▶ [What you should do]: Only lines containing the string "Olliewood" belong in the answer; copy all of them from the entries.

▶ [Study material]:

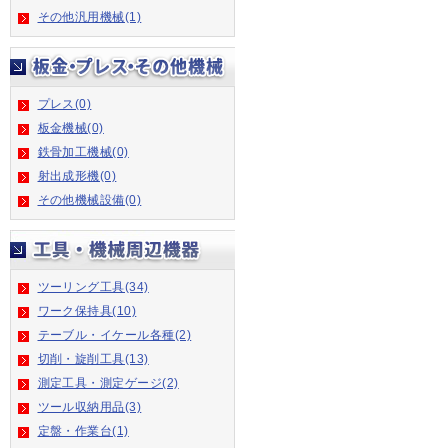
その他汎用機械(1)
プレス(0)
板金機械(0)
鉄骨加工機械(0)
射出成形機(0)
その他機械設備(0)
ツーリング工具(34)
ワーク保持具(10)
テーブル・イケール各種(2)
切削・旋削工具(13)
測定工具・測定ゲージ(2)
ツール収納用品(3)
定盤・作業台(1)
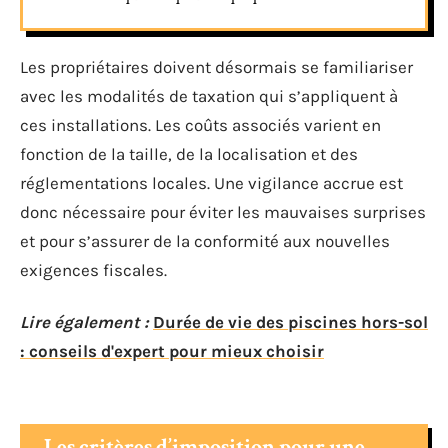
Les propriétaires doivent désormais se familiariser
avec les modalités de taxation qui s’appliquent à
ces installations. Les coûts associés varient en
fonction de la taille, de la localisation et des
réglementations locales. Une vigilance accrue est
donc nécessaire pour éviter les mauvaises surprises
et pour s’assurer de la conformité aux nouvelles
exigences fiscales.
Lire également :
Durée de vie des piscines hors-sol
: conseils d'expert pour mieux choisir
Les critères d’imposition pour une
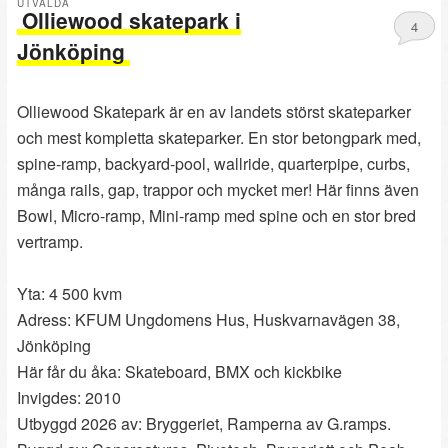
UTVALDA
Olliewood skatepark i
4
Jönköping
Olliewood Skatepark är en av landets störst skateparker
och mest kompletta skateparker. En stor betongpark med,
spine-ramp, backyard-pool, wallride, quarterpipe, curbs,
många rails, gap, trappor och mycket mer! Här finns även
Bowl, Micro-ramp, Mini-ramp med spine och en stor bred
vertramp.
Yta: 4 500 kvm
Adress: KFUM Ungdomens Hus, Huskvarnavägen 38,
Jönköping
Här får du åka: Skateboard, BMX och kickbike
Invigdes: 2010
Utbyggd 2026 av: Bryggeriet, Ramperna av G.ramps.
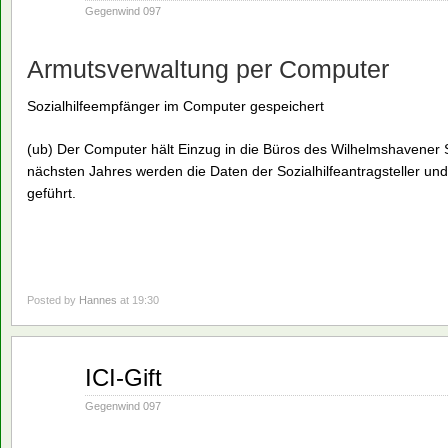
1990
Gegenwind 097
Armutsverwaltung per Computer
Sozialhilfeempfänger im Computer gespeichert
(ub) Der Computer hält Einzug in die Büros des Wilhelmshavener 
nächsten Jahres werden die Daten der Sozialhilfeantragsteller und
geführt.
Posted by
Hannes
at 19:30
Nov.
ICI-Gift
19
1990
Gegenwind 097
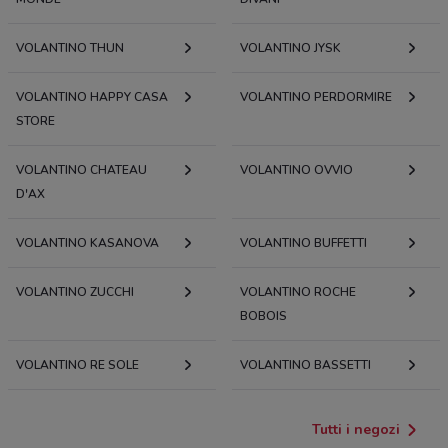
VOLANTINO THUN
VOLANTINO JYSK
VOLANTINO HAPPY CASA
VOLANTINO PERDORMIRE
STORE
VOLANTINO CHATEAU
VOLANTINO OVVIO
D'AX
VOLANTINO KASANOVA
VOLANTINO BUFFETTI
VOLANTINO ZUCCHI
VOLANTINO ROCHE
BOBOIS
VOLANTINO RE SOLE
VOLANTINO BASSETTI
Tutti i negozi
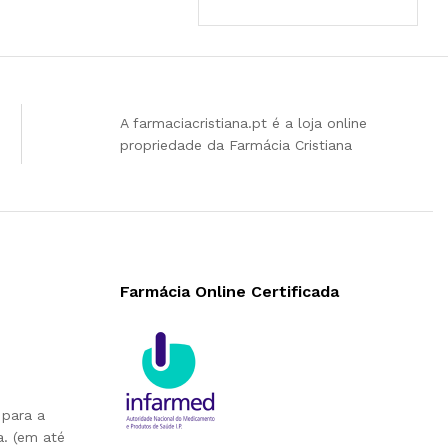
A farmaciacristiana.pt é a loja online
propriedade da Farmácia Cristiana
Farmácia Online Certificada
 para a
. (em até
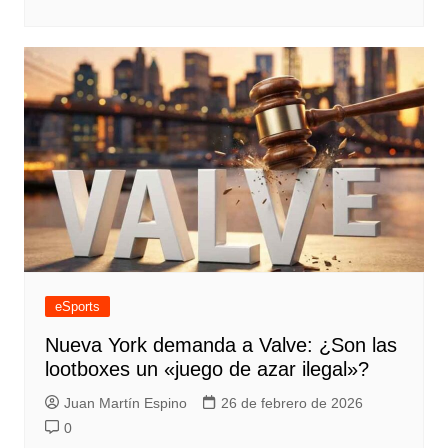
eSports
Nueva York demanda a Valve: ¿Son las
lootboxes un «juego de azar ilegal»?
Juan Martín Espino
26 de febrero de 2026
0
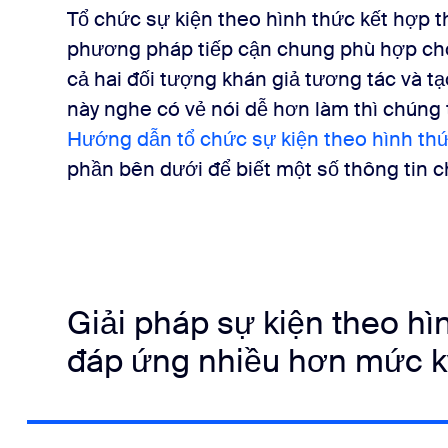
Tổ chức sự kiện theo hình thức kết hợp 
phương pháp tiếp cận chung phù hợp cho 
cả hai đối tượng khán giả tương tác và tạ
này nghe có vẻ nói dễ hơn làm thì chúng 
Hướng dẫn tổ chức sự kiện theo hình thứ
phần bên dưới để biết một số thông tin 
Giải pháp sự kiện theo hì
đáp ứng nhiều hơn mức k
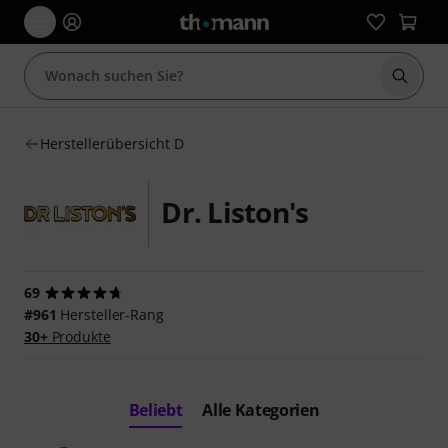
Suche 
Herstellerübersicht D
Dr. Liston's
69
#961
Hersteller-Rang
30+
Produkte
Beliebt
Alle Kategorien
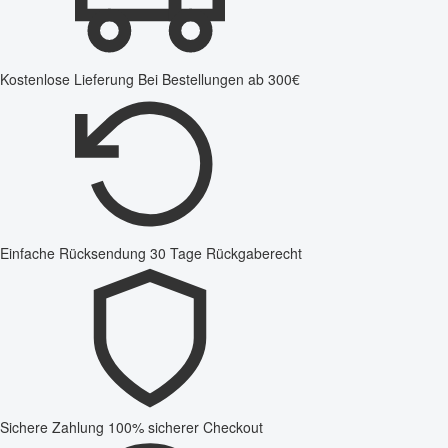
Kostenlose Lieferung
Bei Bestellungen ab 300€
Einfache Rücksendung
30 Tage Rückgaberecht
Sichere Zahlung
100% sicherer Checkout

...

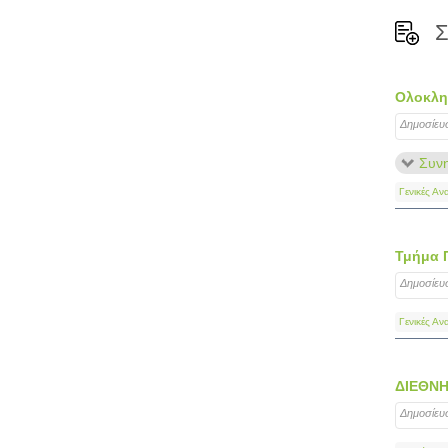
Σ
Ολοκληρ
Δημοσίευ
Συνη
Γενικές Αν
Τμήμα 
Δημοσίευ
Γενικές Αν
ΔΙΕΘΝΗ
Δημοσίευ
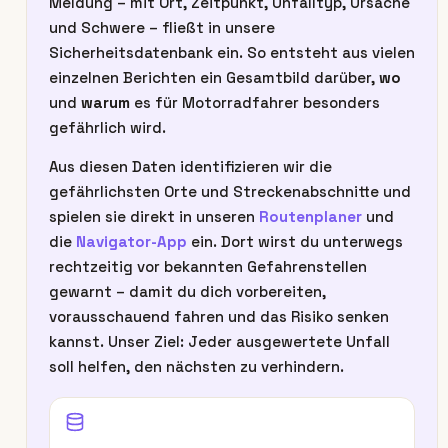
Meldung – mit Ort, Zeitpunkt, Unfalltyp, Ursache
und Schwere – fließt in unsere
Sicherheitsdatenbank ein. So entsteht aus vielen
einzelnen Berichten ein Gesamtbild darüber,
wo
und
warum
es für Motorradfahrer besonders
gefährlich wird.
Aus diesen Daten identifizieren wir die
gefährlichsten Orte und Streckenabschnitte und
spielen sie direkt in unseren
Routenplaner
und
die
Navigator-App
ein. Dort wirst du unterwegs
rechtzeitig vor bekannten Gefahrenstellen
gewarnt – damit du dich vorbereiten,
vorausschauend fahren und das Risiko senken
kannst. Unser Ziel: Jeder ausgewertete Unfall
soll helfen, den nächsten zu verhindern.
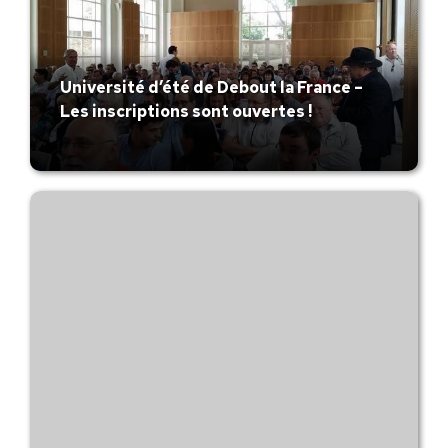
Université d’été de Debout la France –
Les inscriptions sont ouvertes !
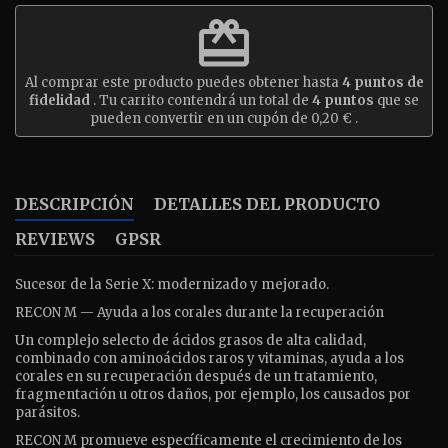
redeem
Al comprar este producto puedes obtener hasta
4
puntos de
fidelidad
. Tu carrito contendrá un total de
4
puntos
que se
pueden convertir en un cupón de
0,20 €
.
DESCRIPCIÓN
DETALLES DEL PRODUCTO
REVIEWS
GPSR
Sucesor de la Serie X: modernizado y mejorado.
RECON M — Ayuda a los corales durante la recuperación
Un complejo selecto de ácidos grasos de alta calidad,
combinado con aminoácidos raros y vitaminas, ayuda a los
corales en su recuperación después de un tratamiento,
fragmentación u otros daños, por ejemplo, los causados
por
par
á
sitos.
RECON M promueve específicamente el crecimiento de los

--

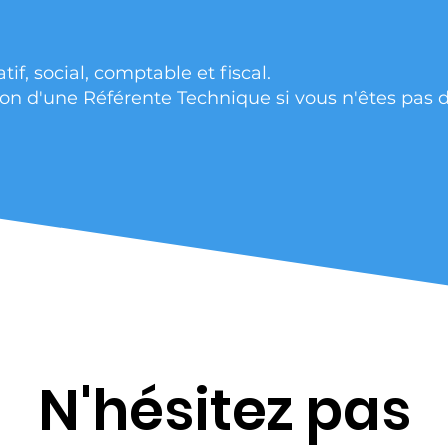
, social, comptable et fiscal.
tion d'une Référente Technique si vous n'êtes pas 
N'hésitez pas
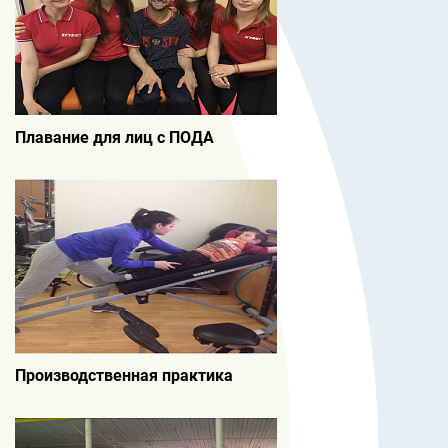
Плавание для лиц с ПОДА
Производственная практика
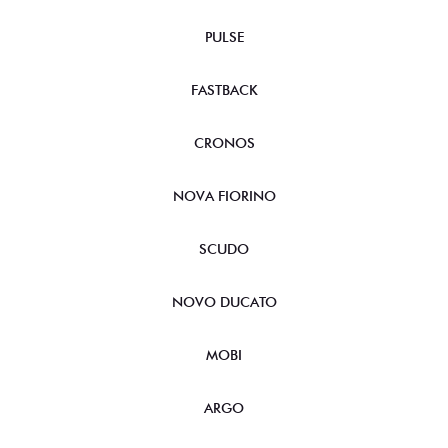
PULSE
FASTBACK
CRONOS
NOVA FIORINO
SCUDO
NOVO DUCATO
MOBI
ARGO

▶ [Task result]:
Olliewood skatepark i
Olliewood Skatepark är en av landets störst skateparker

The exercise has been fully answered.